Average Typing Speed by Age (2026) - From Children to Seniors

What is the average typing speed for your age? This guide covers WPM benchmarks for every age group from children to seniors, what counts as good for your age, and what you need for a job.

Updated 2026-05-23

Average Typing Speed by Age

Typing speed varies a lot depending on your age — and comparing yourself to people in your own age group is more useful than comparing yourself to all adults. A 12-year-old typing at 25 WPM is doing well for their age. A 30-year-old at the same speed has room to improve.

This guide covers the average typing speed for every age group, what counts as good for your specific age, what the numbers mean for job applications, and how each generation types differently.

Quick summary:

  • The average adult types at 40 WPM with around 92% accuracy
  • Typing speed peaks between ages 25 and 34, then gradually slows down
  • Most employers require a minimum of 40 WPM — which the average adult barely meets
  • Daily practice matters more than age when it comes to how fast you type

Average Typing Speed by Age Group — Full Table

Age Group Average WPM Accuracy Notes
6 to 12 15–25 WPM 80–85% Learning stage — hunt and peck is typical
13 to 17 30–45 WPM 85–90% Speed improves quickly with school and social media use
18 to 24 42–50 WPM 90–94% Enters workforce with higher speeds than past generations
25 to 34 44–52 WPM 92–95% Peak years — highest average of any age group
35 to 44 42–50 WPM 92–95% Slight decline but experience helps maintain speed
45 to 54 38–46 WPM 91–94% Moderate decline in raw speed
55 to 64 34–42 WPM 90–93% Speed drops but accuracy often holds up well
65 and above 28–36 WPM 88–92% Motor speed declines but accuracy is often maintained

Average Typing Speed by Age — Chart

Average typing speed by age group Bar chart showing average WPM by age group from children to seniors with a 40 WPM employer minimum line. Average Typing Speed by Age Group General population averages — not professional typists 0 10 20 30 40 50 60 70 80 WPM 40 WPM min. for jobs 20 37 46 48 46 42 38 32 6–12 13–17 18–24 25–34 35–44 45–54 55–64 65+ Age Group (years) Below 40 WPM — under employer minimum 40 WPM and above — meets most job requirements
Average WPM by age group. The dashed blue line marks 40 WPM — the minimum required by most employers.

What is a Good Typing Speed for Your Age?

Children (Ages 6 to 12)

The average child types between 15 and 25 WPM. At this age, most children are still learning the keyboard and use hunt-and-peck to find each key. Typing at 25 to 30 WPM is considered very good for a child in this age range.

━━━━━━━━━━━━━━━━━━━━━━━━━━━━━━

- Work item A: According to the typing speed guide, between which ages does typing speed peak?
- Work item B: From the typing speed guide, copy the passage starting at "Average Typing Speed by Age (2026)" and ending at "room to improve.", word for word.
- Work item C: Carry on the typing speed guide from the last sentence shown.

- Records supplied:
━━━━━━━━━━━━━━━━━━━━━━━━━━━━━━

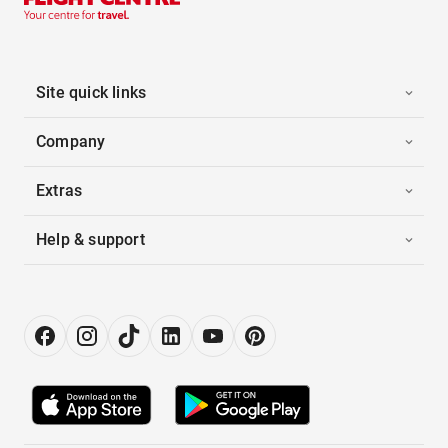
Site quick links
Company
Extras
Help & support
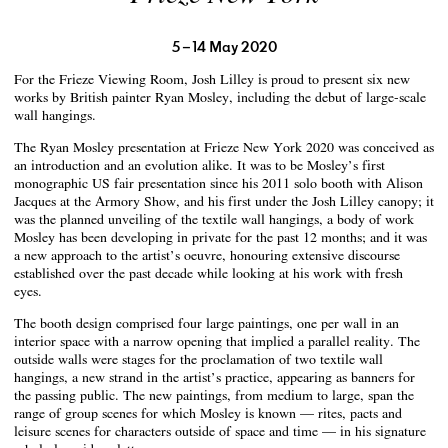
5 – 14 May 2020
For the Frieze Viewing Room, Josh Lilley is proud to present six new
works by British painter Ryan Mosley, including the debut of large-scale
wall hangings.
The Ryan Mosley presentation at Frieze New York 2020 was conceived as
an introduction and an evolution alike. It was to be Mosley’s first
monographic US fair presentation since his 2011 solo booth with Alison
Jacques at the Armory Show, and his first under the Josh Lilley canopy; it
was the planned unveiling of the textile wall hangings, a body of work
Mosley has been developing in private for the past 12 months; and it was
a new approach to the artist’s oeuvre, honouring extensive discourse
established over the past decade while looking at his work with fresh
eyes.
The booth design comprised four large paintings, one per wall in an
interior space with a narrow opening that implied a parallel reality. The
outside walls were stages for the proclamation of two textile wall
hangings, a new strand in the artist’s practice, appearing as banners for
the passing public. The new paintings, from medium to large, span the
range of group scenes for which Mosley is known — rites, pacts and
leisure scenes for characters outside of space and time — in his signature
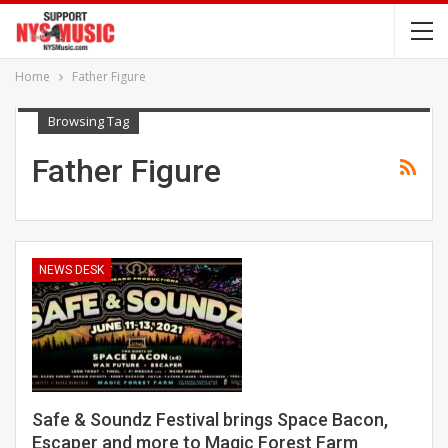
Home
Father Figure
Browsing Tag
Father Figure
NEWS DESK
Safe & Soundz Festival brings Space Bacon,
Escaper and more to Magic Forest Farm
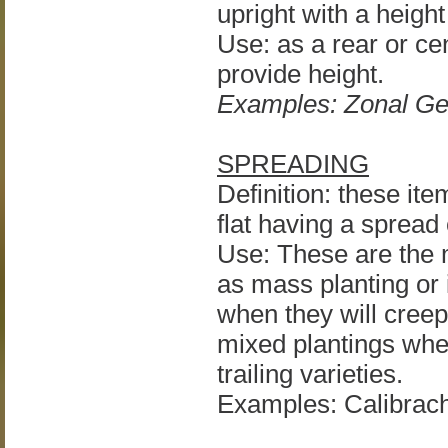
upright with a height
Use: as a rear or cen
provide height.
Examples: Zonal Ge
SPREADING
Definition: these ite
flat having a spread 
Use: These are the m
as mass planting or 
when they will creep
mixed plantings wher
trailing varieties.
Examples: Calibrac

━━━━━━━━━━━━━━━━━━━━━━━━━━━━━━

- Task result A: Between ages 25 and 34.

- Task result B:
Average Typing Speed by Age (2026) - From Children to Seniors

What is the average typing speed for your age? This guide covers WPM benchmarks for every age group from children to seniors, what counts as good for your age, and what you need for a job.

Updated 2026-05-23

Average Typing Speed by Age

Typing speed varies a lot depending on your age — and comparing yourself to people in your own age group is more useful than comparing yourself to all adults. A 12-year-old typing at 25 WPM is doing well for their age. A 30-year-old at the same speed has room to improve.

- Task result C:
The goal at this stage is not raw speed — it is learning where the keys are and building the habit of looking at the screen instead of the keyboard. Children who develop good typing habits at 8 to 10 years old have a real advantage when they enter the workforce.

Teenagers (Ages 13 to 17)

The average teenager types between 30 and 45 WPM. This is the age group where typing speed improves fastest — driven by heavy use of messaging apps, social media, and school assignments on keyboards.

A teenager typing at 45 WPM or above is performing at the level of a typical adult office worker. Is 70 WPM good for a 17-year-old? Yes — 70 WPM at 17 is genuinely fast and puts that person well ahead of most adults in the workplace.

Young Adults (Ages 18 to 24)

The average young adult types between 42 and 50 WPM. This age group has grown up with keyboards and touchscreens and tends to enter the workforce with higher speeds than previous generations at the same age.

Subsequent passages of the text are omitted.